ACTIVITY |
Produce the records below again, word for word, but stop after the line that contains "รับจ้างยกของหนัก ขนย้ายเครื่องจักร เรียกหา".

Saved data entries
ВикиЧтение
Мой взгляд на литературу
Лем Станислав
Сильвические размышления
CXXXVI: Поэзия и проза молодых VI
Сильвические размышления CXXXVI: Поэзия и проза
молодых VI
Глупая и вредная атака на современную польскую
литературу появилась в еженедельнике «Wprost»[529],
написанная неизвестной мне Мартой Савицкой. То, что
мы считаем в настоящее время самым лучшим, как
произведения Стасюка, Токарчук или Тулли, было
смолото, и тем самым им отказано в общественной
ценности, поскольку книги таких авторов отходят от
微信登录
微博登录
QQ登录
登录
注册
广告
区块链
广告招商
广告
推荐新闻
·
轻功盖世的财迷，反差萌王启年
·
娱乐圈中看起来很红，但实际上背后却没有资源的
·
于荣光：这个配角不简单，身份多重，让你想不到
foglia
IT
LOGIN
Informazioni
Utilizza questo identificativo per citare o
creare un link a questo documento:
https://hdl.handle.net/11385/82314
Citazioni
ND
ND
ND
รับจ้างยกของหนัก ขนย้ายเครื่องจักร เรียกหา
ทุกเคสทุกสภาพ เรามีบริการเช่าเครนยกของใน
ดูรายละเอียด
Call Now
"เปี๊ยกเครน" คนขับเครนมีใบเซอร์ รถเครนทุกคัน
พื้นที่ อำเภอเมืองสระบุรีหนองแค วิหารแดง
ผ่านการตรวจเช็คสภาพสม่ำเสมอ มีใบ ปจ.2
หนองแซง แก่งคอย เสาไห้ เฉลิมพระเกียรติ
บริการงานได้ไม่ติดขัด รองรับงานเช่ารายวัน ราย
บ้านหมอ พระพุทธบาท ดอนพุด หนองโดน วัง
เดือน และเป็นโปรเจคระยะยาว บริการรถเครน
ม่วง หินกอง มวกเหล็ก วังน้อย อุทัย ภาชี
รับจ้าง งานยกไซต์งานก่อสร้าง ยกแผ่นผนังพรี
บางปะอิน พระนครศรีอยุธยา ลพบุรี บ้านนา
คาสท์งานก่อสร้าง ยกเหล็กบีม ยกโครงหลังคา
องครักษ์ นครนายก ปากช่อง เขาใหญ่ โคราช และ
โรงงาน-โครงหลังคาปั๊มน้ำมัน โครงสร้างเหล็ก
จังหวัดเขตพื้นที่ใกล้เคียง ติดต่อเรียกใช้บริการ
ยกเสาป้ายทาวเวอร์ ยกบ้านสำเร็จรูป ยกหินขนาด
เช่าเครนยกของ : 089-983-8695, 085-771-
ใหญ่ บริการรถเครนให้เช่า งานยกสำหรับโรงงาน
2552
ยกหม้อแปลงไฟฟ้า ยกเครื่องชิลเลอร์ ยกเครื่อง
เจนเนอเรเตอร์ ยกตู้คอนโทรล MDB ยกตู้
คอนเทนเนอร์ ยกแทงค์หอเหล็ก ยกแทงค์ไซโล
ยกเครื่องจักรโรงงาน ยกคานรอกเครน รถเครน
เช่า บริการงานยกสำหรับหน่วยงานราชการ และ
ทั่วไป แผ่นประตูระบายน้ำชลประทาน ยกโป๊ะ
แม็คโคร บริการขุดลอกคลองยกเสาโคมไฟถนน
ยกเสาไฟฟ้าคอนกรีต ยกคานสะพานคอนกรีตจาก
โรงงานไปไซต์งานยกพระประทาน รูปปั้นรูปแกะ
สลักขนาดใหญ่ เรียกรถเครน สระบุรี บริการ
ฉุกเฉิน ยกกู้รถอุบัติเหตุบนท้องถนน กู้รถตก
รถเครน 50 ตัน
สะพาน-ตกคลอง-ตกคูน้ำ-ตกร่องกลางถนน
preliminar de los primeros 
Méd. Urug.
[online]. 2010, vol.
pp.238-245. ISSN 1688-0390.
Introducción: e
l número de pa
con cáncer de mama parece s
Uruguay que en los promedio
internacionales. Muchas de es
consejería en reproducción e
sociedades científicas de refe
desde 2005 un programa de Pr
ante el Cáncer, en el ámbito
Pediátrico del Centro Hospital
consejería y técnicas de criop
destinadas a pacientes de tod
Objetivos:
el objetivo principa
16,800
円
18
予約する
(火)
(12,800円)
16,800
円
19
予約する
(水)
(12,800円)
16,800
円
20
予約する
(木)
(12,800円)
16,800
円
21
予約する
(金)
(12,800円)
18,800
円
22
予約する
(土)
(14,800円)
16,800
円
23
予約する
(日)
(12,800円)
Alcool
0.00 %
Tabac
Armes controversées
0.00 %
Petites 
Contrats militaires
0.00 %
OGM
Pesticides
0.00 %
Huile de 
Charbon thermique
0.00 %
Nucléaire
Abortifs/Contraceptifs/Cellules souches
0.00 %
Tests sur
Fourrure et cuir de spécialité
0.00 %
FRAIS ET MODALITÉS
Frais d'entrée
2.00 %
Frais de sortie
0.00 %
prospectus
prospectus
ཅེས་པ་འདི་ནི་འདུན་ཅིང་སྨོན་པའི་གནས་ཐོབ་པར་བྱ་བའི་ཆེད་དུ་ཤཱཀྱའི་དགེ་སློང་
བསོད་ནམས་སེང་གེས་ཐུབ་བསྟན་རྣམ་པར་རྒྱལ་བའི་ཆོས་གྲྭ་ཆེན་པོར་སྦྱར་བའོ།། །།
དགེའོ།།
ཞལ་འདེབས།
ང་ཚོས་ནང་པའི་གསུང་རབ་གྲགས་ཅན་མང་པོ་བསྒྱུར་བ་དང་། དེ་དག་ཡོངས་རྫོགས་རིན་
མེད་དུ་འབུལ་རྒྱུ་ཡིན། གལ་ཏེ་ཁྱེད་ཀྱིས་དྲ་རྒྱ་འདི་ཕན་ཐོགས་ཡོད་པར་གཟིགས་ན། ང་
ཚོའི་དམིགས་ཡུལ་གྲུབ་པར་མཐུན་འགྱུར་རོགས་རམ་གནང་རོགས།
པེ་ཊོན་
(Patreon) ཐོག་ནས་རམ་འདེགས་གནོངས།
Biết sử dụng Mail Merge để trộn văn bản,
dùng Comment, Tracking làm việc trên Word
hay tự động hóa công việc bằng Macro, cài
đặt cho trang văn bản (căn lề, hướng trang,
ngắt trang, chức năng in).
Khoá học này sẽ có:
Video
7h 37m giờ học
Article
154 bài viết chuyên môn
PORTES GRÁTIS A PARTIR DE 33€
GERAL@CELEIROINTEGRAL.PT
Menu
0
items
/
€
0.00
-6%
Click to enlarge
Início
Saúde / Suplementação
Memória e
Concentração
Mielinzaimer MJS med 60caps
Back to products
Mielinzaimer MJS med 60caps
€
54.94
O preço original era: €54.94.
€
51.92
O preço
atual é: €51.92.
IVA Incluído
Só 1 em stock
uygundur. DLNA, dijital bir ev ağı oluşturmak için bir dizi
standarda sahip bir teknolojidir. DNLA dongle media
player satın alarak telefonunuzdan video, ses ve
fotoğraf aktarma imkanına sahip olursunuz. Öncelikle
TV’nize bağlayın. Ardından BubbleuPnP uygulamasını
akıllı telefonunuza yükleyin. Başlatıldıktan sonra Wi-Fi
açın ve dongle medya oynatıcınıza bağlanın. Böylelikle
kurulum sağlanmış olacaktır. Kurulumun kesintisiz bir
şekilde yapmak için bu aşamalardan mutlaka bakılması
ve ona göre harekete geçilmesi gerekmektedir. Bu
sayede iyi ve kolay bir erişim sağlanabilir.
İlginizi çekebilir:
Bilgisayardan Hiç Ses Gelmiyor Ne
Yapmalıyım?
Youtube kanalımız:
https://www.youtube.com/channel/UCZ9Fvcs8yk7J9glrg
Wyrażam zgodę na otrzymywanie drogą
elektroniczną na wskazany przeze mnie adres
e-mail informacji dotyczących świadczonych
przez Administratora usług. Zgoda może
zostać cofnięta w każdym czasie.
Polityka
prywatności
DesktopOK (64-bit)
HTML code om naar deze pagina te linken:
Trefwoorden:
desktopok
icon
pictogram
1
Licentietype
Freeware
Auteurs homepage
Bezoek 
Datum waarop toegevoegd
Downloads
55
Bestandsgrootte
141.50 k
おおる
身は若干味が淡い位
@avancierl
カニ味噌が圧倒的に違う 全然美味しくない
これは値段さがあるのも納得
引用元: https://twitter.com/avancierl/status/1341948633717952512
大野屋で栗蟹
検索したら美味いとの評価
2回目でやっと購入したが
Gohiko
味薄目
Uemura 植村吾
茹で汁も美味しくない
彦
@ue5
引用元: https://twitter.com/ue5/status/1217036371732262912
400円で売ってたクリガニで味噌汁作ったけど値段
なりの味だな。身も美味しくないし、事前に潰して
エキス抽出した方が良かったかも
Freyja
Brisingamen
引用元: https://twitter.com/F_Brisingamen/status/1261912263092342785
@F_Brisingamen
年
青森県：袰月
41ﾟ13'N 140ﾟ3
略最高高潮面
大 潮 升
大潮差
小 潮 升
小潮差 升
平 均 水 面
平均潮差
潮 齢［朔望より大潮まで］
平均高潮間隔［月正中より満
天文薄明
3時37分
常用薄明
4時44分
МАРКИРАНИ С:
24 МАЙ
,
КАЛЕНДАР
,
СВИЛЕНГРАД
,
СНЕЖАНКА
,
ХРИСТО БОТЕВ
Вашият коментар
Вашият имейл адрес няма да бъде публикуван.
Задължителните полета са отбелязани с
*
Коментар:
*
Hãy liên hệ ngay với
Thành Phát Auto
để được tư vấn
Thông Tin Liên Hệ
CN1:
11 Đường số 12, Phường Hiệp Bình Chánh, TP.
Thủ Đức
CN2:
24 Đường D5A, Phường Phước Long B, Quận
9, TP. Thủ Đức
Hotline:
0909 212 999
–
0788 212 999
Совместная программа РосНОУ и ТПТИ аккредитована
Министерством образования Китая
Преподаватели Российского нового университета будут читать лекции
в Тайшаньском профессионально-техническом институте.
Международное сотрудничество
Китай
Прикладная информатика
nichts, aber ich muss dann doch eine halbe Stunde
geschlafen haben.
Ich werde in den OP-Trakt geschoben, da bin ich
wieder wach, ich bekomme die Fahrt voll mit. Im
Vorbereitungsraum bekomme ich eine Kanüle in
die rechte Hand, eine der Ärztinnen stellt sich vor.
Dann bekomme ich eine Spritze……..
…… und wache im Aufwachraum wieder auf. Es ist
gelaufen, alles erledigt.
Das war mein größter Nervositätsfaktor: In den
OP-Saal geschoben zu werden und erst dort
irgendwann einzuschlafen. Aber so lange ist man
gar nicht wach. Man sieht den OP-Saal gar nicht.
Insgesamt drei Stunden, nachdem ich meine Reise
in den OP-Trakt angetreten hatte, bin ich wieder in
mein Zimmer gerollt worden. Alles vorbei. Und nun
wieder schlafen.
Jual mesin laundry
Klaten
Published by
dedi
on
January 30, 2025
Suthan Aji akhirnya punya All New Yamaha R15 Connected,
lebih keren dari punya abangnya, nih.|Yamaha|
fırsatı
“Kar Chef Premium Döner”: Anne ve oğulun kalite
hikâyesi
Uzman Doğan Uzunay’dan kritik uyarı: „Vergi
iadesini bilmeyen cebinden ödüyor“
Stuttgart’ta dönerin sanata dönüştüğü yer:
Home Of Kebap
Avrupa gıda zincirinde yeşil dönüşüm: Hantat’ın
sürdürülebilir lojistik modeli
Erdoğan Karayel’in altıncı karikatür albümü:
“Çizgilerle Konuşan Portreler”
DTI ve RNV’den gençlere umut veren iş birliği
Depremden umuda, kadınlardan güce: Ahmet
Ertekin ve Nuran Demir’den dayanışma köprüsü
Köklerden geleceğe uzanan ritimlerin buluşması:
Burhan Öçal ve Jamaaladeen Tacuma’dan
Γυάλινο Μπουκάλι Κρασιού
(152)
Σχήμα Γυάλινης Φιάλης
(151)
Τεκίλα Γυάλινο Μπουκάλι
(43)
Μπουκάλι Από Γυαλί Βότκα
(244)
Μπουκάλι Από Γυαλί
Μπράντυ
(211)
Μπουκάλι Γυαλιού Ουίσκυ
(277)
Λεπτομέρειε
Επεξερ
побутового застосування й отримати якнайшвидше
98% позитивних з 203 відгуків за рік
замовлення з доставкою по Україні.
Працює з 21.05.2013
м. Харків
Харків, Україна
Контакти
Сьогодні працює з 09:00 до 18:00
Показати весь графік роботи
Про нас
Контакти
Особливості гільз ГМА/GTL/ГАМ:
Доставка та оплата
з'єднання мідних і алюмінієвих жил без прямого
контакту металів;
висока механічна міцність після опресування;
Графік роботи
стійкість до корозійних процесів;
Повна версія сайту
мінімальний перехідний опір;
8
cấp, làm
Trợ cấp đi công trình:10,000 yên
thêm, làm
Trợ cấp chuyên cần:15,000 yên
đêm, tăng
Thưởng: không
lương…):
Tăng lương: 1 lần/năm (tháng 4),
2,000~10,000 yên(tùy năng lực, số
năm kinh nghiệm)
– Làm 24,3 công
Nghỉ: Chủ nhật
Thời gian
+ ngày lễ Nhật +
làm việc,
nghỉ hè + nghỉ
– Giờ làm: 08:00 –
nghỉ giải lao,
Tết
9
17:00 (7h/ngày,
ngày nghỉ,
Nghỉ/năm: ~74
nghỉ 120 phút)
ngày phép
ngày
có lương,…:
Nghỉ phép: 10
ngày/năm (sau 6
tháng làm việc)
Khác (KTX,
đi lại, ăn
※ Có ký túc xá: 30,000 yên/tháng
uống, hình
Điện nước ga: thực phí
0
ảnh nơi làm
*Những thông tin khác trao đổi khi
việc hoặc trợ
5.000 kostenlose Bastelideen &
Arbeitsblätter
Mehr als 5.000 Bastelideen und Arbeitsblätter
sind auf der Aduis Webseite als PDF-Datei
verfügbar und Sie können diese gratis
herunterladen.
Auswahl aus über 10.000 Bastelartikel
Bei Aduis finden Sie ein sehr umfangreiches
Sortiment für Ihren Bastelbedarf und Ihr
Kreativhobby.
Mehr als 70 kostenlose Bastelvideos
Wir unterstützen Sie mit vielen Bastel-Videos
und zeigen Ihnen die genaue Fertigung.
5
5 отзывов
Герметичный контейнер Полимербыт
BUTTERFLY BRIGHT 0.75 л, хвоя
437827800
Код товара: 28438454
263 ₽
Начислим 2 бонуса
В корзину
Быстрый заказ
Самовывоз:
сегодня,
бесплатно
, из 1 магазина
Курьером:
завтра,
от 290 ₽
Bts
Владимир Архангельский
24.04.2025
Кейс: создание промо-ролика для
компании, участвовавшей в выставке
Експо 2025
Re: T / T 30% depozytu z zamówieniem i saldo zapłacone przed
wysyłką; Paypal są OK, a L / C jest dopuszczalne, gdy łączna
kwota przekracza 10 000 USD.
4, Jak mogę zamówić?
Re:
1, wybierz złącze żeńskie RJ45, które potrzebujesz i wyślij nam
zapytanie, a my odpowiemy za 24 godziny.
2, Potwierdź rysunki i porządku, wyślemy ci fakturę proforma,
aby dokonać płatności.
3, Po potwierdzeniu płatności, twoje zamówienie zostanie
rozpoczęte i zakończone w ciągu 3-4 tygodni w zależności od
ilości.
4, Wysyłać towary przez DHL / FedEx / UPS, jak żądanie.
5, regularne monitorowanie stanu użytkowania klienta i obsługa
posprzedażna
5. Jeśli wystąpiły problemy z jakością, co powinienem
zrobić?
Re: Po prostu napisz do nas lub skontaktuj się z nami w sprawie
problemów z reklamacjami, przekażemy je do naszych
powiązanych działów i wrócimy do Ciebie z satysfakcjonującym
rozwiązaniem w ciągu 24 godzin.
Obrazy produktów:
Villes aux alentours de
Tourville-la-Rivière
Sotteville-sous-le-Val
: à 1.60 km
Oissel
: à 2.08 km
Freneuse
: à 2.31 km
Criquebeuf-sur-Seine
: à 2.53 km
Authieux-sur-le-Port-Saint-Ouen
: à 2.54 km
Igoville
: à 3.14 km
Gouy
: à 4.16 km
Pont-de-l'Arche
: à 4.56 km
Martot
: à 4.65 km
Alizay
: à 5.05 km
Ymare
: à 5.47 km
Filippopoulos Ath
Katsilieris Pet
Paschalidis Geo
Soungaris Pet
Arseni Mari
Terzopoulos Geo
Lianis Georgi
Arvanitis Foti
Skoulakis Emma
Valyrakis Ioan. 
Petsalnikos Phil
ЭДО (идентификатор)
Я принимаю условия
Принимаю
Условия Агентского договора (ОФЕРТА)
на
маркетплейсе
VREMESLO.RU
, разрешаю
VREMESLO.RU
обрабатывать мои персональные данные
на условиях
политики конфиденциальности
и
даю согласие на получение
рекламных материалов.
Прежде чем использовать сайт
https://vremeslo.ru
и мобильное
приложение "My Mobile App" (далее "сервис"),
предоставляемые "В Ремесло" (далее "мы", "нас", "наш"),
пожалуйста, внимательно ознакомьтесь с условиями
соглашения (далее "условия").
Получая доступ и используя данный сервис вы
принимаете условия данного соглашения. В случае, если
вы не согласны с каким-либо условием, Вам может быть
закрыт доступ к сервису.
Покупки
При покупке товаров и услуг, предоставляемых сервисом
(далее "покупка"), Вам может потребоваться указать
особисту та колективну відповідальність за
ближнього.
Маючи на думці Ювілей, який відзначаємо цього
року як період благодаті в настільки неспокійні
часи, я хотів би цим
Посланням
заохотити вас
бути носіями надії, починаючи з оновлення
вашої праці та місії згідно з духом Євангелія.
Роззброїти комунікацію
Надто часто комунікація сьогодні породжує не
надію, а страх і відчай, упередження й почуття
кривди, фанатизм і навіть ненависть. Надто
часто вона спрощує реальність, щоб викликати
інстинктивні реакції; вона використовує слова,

TASK OUTPUT |
ВикиЧтение
Мой взгляд на литературу
Лем Станислав
Сильвические размышления
CXXXVI: Поэзия и проза молодых VI
Сильвические размышления CXXXVI: Поэзия и проза
молодых VI
Глупая и вредная атака на современную польскую
литературу появилась в еженедельнике «Wprost»[529],
написанная неизвестной мне Мартой Савицкой. То, что
мы считаем в настоящее время самым лучшим, как
произведения Стасюка, Токарчук или Тулли, было
смолото, и тем самым им отказано в общественной
ценности, поскольку книги таких авторов отходят от
微信登录
微博登录
QQ登录
登录
注册
广告
区块链
广告招商
广告
推荐新闻
·
轻功盖世的财迷，反差萌王启年
·
娱乐圈中看起来很红，但实际上背后却没有资源的
·
于荣光：这个配角不简单，身份多重，让你想不到
foglia
IT
LOGIN
Informazioni
Utilizza questo identificativo per citare o
creare un link a questo documento:
https://hdl.handle.net/11385/82314
Citazioni
ND
ND
ND
รับจ้างยกของหนัก ขนย้ายเครื่องจักร เรียกหา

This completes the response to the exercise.